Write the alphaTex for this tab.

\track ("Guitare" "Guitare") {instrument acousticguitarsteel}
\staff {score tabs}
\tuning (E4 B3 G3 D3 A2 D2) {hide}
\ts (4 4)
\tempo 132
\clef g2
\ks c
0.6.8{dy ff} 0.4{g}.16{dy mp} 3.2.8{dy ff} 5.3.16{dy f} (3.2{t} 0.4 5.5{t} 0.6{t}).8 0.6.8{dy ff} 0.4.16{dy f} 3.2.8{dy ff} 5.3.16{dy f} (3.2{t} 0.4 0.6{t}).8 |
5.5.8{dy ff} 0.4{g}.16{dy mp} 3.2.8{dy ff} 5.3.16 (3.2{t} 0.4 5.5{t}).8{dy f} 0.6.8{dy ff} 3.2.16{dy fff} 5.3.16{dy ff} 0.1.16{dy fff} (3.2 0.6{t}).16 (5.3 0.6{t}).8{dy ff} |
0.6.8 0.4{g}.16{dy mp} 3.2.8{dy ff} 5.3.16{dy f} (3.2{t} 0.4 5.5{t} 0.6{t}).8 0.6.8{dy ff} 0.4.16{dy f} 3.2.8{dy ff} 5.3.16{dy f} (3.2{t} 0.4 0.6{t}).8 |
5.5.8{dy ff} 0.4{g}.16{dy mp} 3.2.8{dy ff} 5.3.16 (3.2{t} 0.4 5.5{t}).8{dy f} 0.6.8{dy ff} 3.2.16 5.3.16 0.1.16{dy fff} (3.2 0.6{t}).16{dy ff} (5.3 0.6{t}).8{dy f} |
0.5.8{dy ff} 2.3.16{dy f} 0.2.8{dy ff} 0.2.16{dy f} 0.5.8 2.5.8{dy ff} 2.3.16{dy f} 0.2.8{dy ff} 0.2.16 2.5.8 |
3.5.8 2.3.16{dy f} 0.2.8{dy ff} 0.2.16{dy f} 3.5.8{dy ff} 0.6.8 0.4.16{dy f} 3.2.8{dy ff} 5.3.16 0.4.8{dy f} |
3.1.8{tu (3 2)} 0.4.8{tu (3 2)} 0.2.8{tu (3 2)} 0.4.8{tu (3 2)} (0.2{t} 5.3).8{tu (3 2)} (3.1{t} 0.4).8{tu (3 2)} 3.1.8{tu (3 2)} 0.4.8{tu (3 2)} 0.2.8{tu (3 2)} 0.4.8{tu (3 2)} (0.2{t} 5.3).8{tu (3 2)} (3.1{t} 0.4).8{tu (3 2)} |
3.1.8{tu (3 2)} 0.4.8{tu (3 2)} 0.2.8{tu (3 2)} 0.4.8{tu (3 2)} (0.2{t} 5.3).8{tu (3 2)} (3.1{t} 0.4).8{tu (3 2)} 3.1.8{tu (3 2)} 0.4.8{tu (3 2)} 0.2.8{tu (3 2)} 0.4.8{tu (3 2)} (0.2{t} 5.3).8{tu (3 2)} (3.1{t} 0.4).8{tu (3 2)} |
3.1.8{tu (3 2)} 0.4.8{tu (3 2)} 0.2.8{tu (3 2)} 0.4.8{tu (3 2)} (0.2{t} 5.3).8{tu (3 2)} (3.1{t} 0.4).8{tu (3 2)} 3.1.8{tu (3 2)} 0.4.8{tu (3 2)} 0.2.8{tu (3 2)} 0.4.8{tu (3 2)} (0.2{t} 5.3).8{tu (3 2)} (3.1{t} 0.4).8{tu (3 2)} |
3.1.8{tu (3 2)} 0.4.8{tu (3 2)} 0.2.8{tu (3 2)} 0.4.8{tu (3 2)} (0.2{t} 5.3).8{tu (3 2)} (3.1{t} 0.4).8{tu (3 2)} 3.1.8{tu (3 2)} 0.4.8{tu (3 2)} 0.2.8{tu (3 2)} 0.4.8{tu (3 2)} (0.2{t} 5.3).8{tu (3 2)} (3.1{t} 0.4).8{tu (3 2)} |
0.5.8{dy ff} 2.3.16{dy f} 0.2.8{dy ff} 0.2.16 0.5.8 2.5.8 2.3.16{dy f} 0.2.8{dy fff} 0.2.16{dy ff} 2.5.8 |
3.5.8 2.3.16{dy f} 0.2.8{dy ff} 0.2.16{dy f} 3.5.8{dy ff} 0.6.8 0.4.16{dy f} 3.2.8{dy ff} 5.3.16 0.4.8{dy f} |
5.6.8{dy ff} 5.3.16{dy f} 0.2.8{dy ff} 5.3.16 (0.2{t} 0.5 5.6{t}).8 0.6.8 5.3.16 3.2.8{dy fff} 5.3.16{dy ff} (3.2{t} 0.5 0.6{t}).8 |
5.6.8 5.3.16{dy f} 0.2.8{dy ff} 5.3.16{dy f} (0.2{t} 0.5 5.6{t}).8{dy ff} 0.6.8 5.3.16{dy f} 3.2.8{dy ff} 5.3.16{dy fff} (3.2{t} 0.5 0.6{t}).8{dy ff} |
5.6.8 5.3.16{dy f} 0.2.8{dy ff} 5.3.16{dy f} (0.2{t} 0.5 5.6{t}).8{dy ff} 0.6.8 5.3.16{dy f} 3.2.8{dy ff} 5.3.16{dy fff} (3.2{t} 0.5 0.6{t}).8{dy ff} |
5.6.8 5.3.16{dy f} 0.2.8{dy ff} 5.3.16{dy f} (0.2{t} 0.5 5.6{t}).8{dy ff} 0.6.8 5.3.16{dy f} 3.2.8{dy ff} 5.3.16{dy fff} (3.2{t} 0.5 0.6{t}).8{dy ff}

○ ○ ○ ○ ○ ○ ○

Count the lines in the records that contain the string "track", treating uppercase and lowercase as different. Reply with only the number.

1